GIVEN ENTRIES -
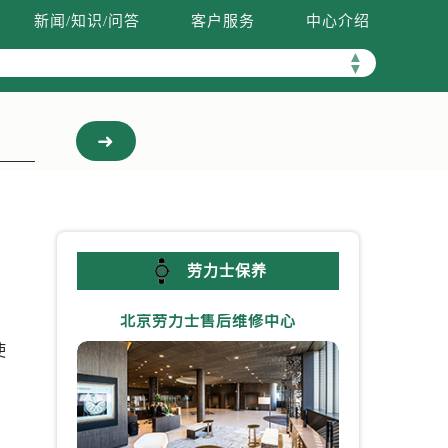
新闻/知识/问答
客户服务
中心介绍
▲
▼
劳力士保养
北京劳力士售后维修中心
上海劳力
使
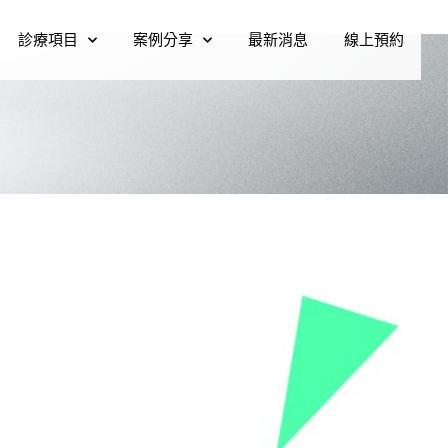
診療項目
案例分享
最新消息
線上預約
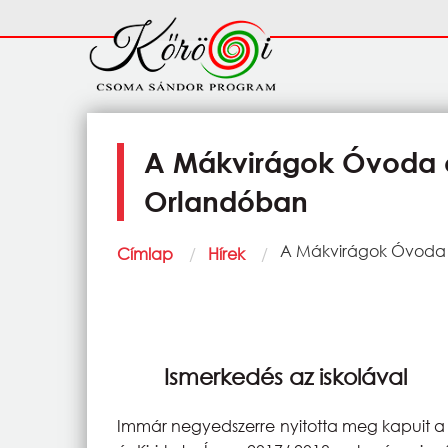
Ugrás a tartalomra
Fő
navigáció
A Mákvirágok Óvoda és
Orlandóban
Morzsa
Current:
A Mákvirágok Óvoda é
Címlap
Hírek
Ismerkedés az iskolával
Immár negyedszerre nyitotta meg kapuit a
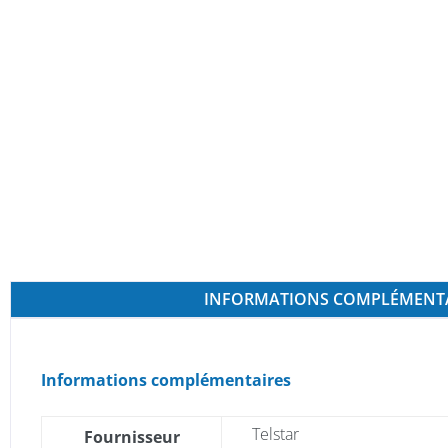
INFORMATIONS COMPLÉMENT
Informations complémentaires
Telstar
Fournisseur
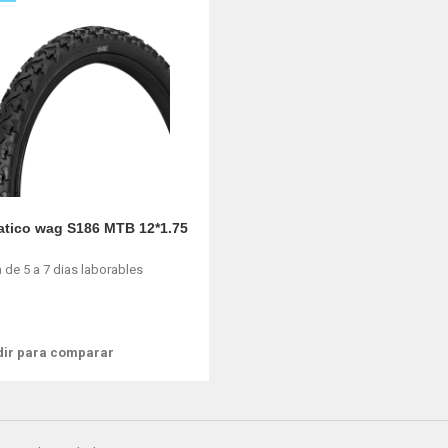
tico wag S186 MTB 12*1.75
 de 5 a 7 dias laborables
ir para comparar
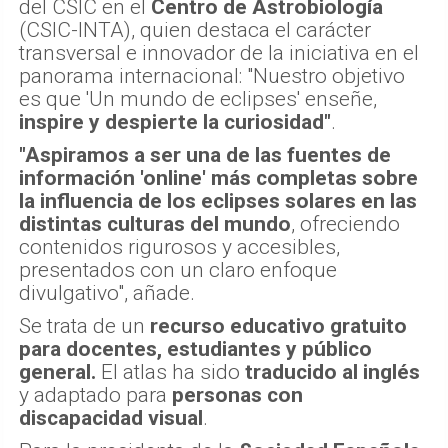
del CSIC en el
Centro de Astrobiología
(CSIC-INTA), quien destaca el carácter
transversal e innovador de la iniciativa en el
panorama internacional: "Nuestro objetivo
es que 'Un mundo de eclipses' enseñe,
inspire y despierte la curiosidad"
.
"Aspiramos a ser una de las fuentes de
información 'online' más completas sobre
la influencia de los eclipses solares en las
distintas culturas del mundo
, ofreciendo
contenidos rigurosos y accesibles,
presentados con un claro enfoque
divulgativo", añade.
Se trata de un
recurso educativo gratuito
para docentes, estudiantes y público
general.
El atlas ha sido
traducido al inglés
y adaptado para
personas con
discapacidad visual
.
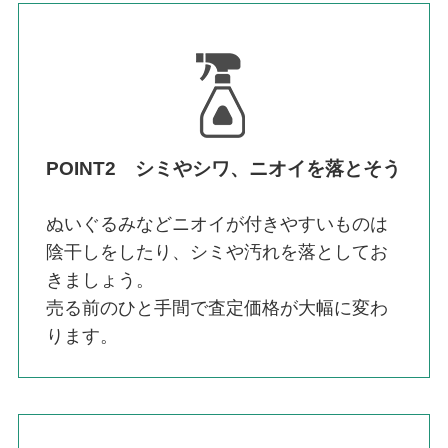
POINT2 シミやシワ、ニオイを落とそう
ぬいぐるみなどニオイが付きやすいものは
陰干しをしたり、シミや汚れを落としてお
きましょう。
売る前のひと手間で査定価格が大幅に変わ
ります。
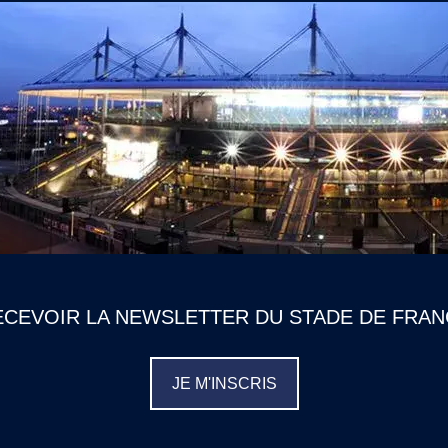
ECEVOIR LA NEWSLETTER DU STADE DE FRAN
JE M'INSCRIS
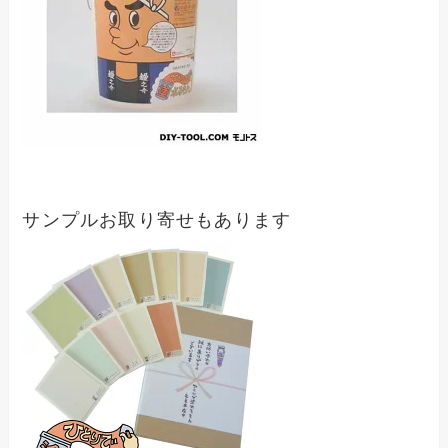
サンプルお取り寄せもあります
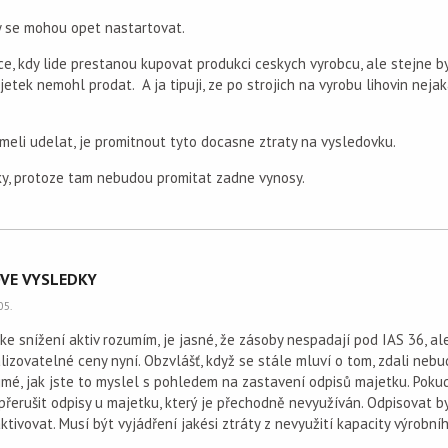
y se mohou opet nastartovat.
ce, kdy lide prestanou kupovat produkci ceskych vyrobcu, ale stejne b
etek nemohl prodat. A ja tipuji, ze po strojich na vyrobu lihovin nej
 meli udelat, je promitnout tyto docasne ztraty na vysledovku.
ky, protoze tam nebudou promitat zadne vynosy.
KOVE VYSLEDKY
05.
 ke snížení aktiv rozumím, je jasné, že zásoby nespadají pod IAS 36, al
ealizovatelné ceny nyní. Obzvlášť, když se stále mluví o tom, zdali neb
ejmé, jak jste to myslel s pohledem na zastavení odpisů majetku. Pok
přerušit odpisy u majetku, který je přechodně nevyužíván. Odpisovat by
ktivovat. Musí být vyjádření jakési ztráty z nevyužití kapacity výrobníh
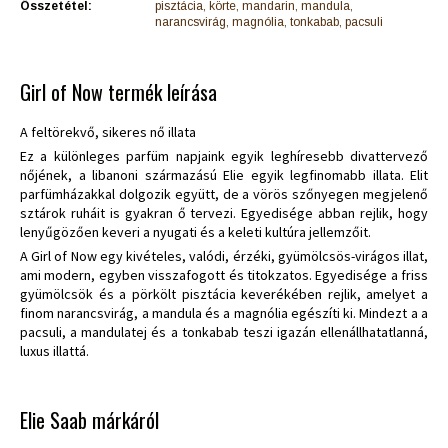
Összetétel:
pisztácia, körte, mandarin, mandula,
narancsvirág, magnólia, tonkabab, pacsuli
Girl of Now termék leírása
A feltörekvő, sikeres nő illata
Ez a különleges parfüm napjaink egyik leghíresebb divattervező
nőjének, a libanoni származású Elie egyik legfinomabb illata. Elit
parfümházakkal dolgozik együtt, de a vörös szőnyegen megjelenő
sztárok ruháit is gyakran ő tervezi. Egyedisége abban rejlik, hogy
lenyűgözően keveri a nyugati és a keleti kultúra jellemzőit.
A Girl of Now egy kivételes, valódi, érzéki, gyümölcsös-virágos illat,
ami modern, egyben visszafogott és titokzatos. Egyedisége a friss
gyümölcsök és a pörkölt pisztácia keverékében rejlik, amelyet a
finom narancsvirág, a mandula és a magnólia egészíti ki. Mindezt a a
pacsuli, a mandulatej és a tonkabab teszi igazán ellenállhatatlanná,
luxus illattá.
Elie Saab márkáról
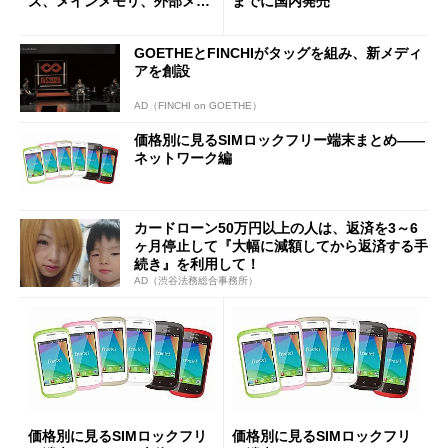
ズ、メインメモリ、外部メモ
までに国内発売
リ編
GOETHEとFINCHIがタッグを組み、新メディ
アを創設
AD（FINCHI on GOETHE）
価格別に見るSIMロックフリー端末まとめ――
ネットワーク編
カードローン50万円以上の人は、返済を3～6
ヶ月停止して『大幅に減額してから返済する手
続き』を利用して！
AD（渋谷法務総合事務所）
価格別に見るSIMロックフリ
価格別に見るSIMロックフリ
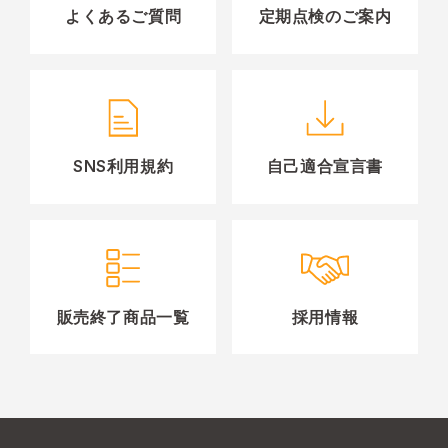
よくあるご質問
定期点検のご案内
SNS利用規約
自己適合宣言書
販売終了商品一覧
採用情報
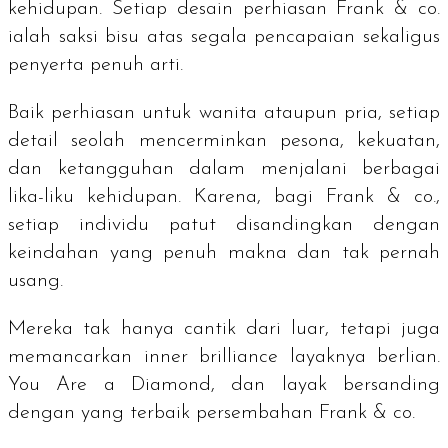
kehidupan. Setiap desain perhiasan Frank & co.
ialah saksi bisu atas segala pencapaian sekaligus
penyerta penuh arti.
Baik perhiasan untuk wanita ataupun pria,
setiap
detail seolah mencerminkan pesona, kekuatan,
dan ketangguhan dalam menjalani berbagai
lika-liku kehidupan.
Karena, bagi Frank & co.,
setiap individu patut disandingkan dengan
keindahan yang penuh makna dan tak pernah
usang.
Mereka tak hanya cantik dari luar, tetapi juga
memancarkan
inner brilliance
layaknya berlian.
You Are a Diamond,
dan layak bersanding
dengan yang terbaik persembahan Frank & co.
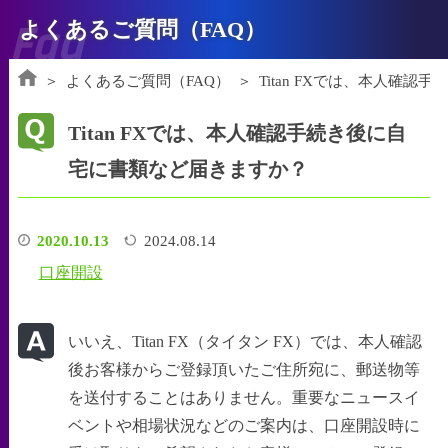
Faq
よくあるご質問（FAQ）
よくあるご質問（FAQ）
Titan FXでは、本人確
Titan FXでは、本人確認手続き後に自
宅に書類など届きますか？
2020.10.13
2024.08.14
口座開設
いいえ、Titan FX（タイタン FX）では、本人確認
後お客様からご登録頂いたご住所宛に、郵送物等
を送付することはありません。重要なニュースイ
ベントや相場状況などのご案内は、口座開設時に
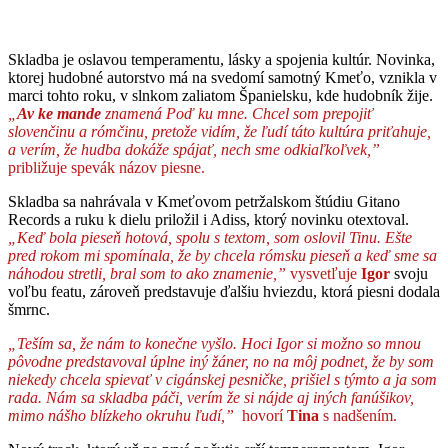
Skladba je oslavou temperamentu, lásky a spojenia kultúr. Novinka,
ktorej hudobné autorstvo má na svedomí samotný Kmeťo, vznikla v
marci tohto roku, v slnkom zaliatom Španielsku, kde hudobník žije.
„
Av ke mande
znamená Poď ku mne. Chcel som prepojiť
slovenčinu a rómčinu, pretože vidím, že ľudí táto kultúra priťahuje,
a verím, že hudba dokáže spájať, nech sme odkiaľkoľvek,”
približuje spevák názov piesne.
Skladba sa nahrávala v Kmeťovom petržalskom štúdiu Gitano
Records a ruku k dielu priložil i Adiss, ktorý novinku otextoval.
„Keď bola pieseň hotová, spolu s textom, som oslovil Tinu. Ešte
pred rokom mi spomínala, že by chcela rómsku pieseň a keď sme sa
náhodou stretli, bral som to ako znamenie,”
vysvetľuje
Igor
svoju
voľbu featu, zároveň predstavuje ďalšiu hviezdu, ktorá piesni dodala
šmrnc.
„Teším sa, že nám to konečne vyšlo. Hoci Igor si možno so mnou
pôvodne predstavoval úplne iný žáner, no na môj podnet, že by som
niekedy chcela spievať v cigánskej pesničke, prišiel s týmto a ja som
rada. Nám sa skladba páči, verím že si nájde aj iných fanúšikov,
mimo nášho blízkeho okruhu ľudí,”
hovorí
Tina
s nadšením.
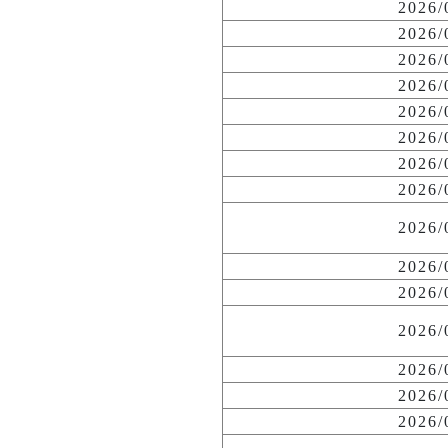
2026
2026
2026
2026
2026
2026
2026
2026
2026
2026
2026
2026
2026
2026
2026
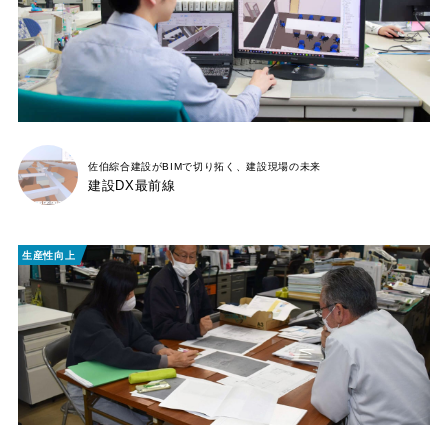
佐伯綜合建設がBIMで
切り拓く、建設現場の未来
建設DX最前線
生産性向上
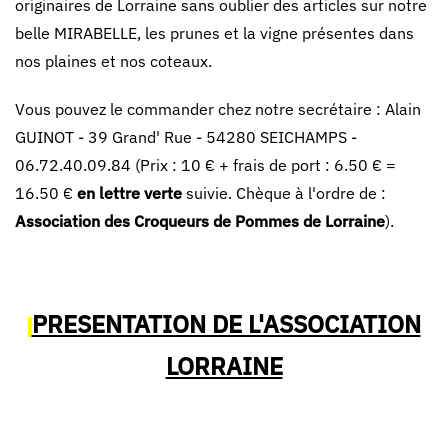
originaires de Lorraine sans oublier des articles sur notre
belle MIRABELLE, les prunes et la vigne présentes dans
nos plaines et nos coteaux.
Vous pouvez le commander chez notre secrétaire : Alain
GUINOT - 39 Grand' Rue - 54280 SEICHAMPS -
06.72.40.09.84 (Prix : 10 € + frais de port : 6.50 € =
16.50 €
en lettre verte
suivie. Chèque à l'ordre de :
Association des Croqueurs de Pommes de Lorraine
).
PRESENTATION DE L'ASSOCIATION
LORRAINE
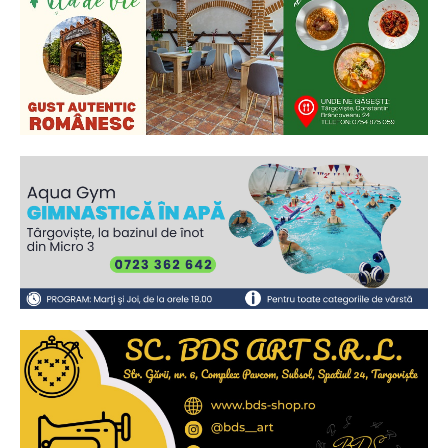
Ionuț Parghel
2
de 2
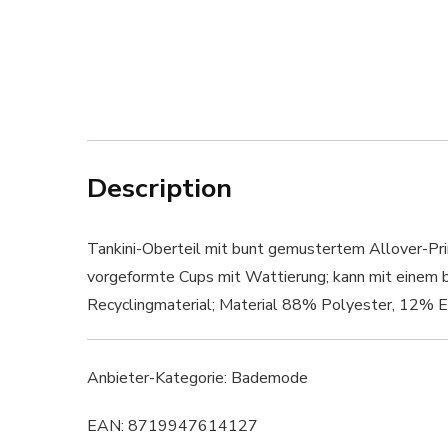
Description
Tankini-Oberteil mit bunt gemustertem Allover-Prin
vorgeformte Cups mit Wattierung; kann mit einem be
Recyclingmaterial; Material 88% Polyester, 12% E
Anbieter-Kategorie: Bademode
EAN: 8719947614127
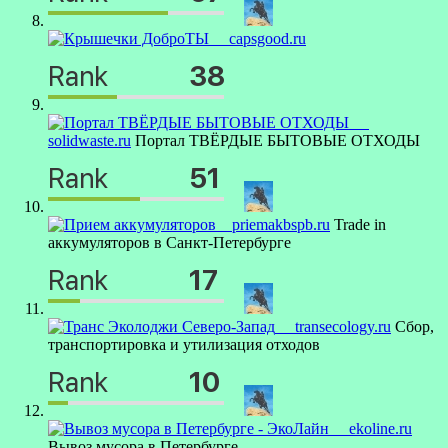
capsgood.ru
solidwaste.ru
Портал ТВЁРДЫЕ БЫТОВЫЕ ОТХОДЫ
priemakbspb.ru
Trade in
аккумуляторов в Санкт-Петербурге
transecology.ru
Сбор,
транспортировка и утилизация отходов
ekoline.ru
Вывоз мусора в Петербурге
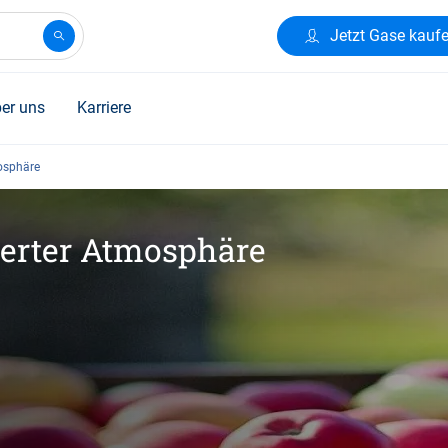
Jetzt Gase kauf
er uns
Karriere
mosphäre
ierter Atmosphäre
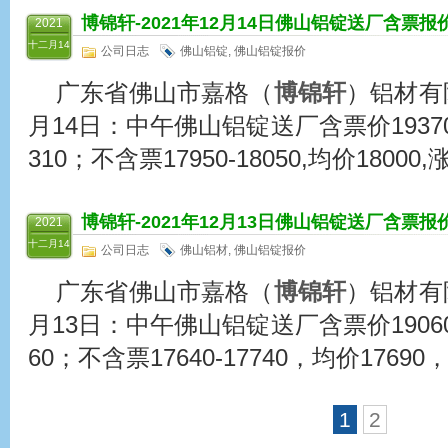
博锦轩
-2021年12月14日佛山铝锭送厂含票报
2021
十二月14
公司日志
佛山铝锭
,
佛山铝锭报价
广东省佛山市嘉格（
博锦轩
）铝材有限
月14日：中午佛山铝锭送厂含票价19370-1
310；不含票17950-18050,均价18000,涨
博锦轩
-2021年12月13日佛山铝锭送厂含票报
2021
十二月14
公司日志
佛山铝材
,
佛山铝锭报价
广东省佛山市嘉格（
博锦轩
）铝材有限
月13日：中午佛山铝锭送厂含票价19060-1
60；不含票17640-17740，均价17690
1
2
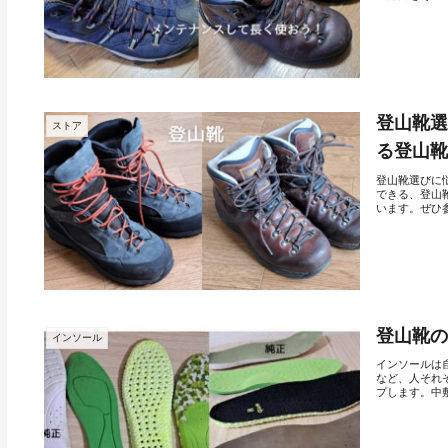
登山靴
ストア
る登山
登山靴選びに
できる、登山
います。ぜひ参
登山靴
インソール
インソールは
など、人それ
プします。中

INSTRUCTIONS TO FOLLOW - Among the entries above, how many lines contain the string "magnólia"? Write the number alone.

FINISHED TASK - 2